The cryptophthalmos syndrome generally consists of cryptophthalmia, dyscephaly (cleft lip and palate, nasal and ear defects, meningoencephaloceles, etc.), syndactyly, and urogenital malformations. This disorder is rare. Approximately 55 cases have been reported, with only a few described in the American literature. A three-year-old boy with this rare syndrome is described. Major clinical findings include: asymmetric bilateral cryptophthalmos, unilateral orbital cyst of the nasofrontal area, bilateral anophthalmos, right choanal atresia, right microtia, right auditory canal atresia, hypodontia, ankyloglossia, cartilaginous synchondroses of the cervical vertebrae, and bilateral acetabular dysplasia. Striking features of this case, in addition to the above, were profound mental and motor retardation. Syndactyly and renal anomalies were not observed.

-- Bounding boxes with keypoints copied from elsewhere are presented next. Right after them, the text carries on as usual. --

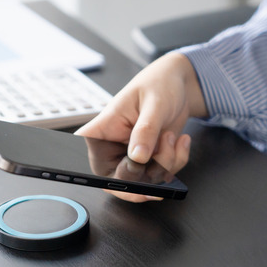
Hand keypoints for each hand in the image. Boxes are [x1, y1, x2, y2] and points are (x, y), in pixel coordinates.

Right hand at [76, 53, 207, 201]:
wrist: (178, 86)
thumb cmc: (158, 85)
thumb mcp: (154, 104)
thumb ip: (145, 130)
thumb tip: (137, 157)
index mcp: (101, 131)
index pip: (87, 155)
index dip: (96, 173)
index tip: (125, 171)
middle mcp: (112, 149)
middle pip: (120, 180)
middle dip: (149, 168)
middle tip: (164, 145)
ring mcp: (131, 159)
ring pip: (146, 182)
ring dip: (168, 162)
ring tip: (170, 135)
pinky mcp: (149, 164)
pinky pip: (162, 177)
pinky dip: (177, 161)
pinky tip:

隐眼综合征通常包括隐眼、头面部发育异常(唇腭裂、鼻和耳缺陷、脑脊膜膨出等)、并指(趾)畸形以及泌尿生殖系统畸形。这种病症很罕见。大约已报道55例,美国文献中仅有少数病例描述。本文描述了一名患有这种罕见综合征的三岁男孩。主要临床发现包括:不对称性双侧隐眼、鼻额区域单侧眼眶囊肿、双侧无眼、右侧后鼻孔闭锁、右侧小耳畸形、右侧耳道闭锁、牙发育不全、舌系带过短、颈椎软骨联合以及双侧髋臼发育不良。除上述情况外,该病例的显著特征是严重的智力和运动发育迟缓。未观察到并指(趾)畸形和肾脏异常。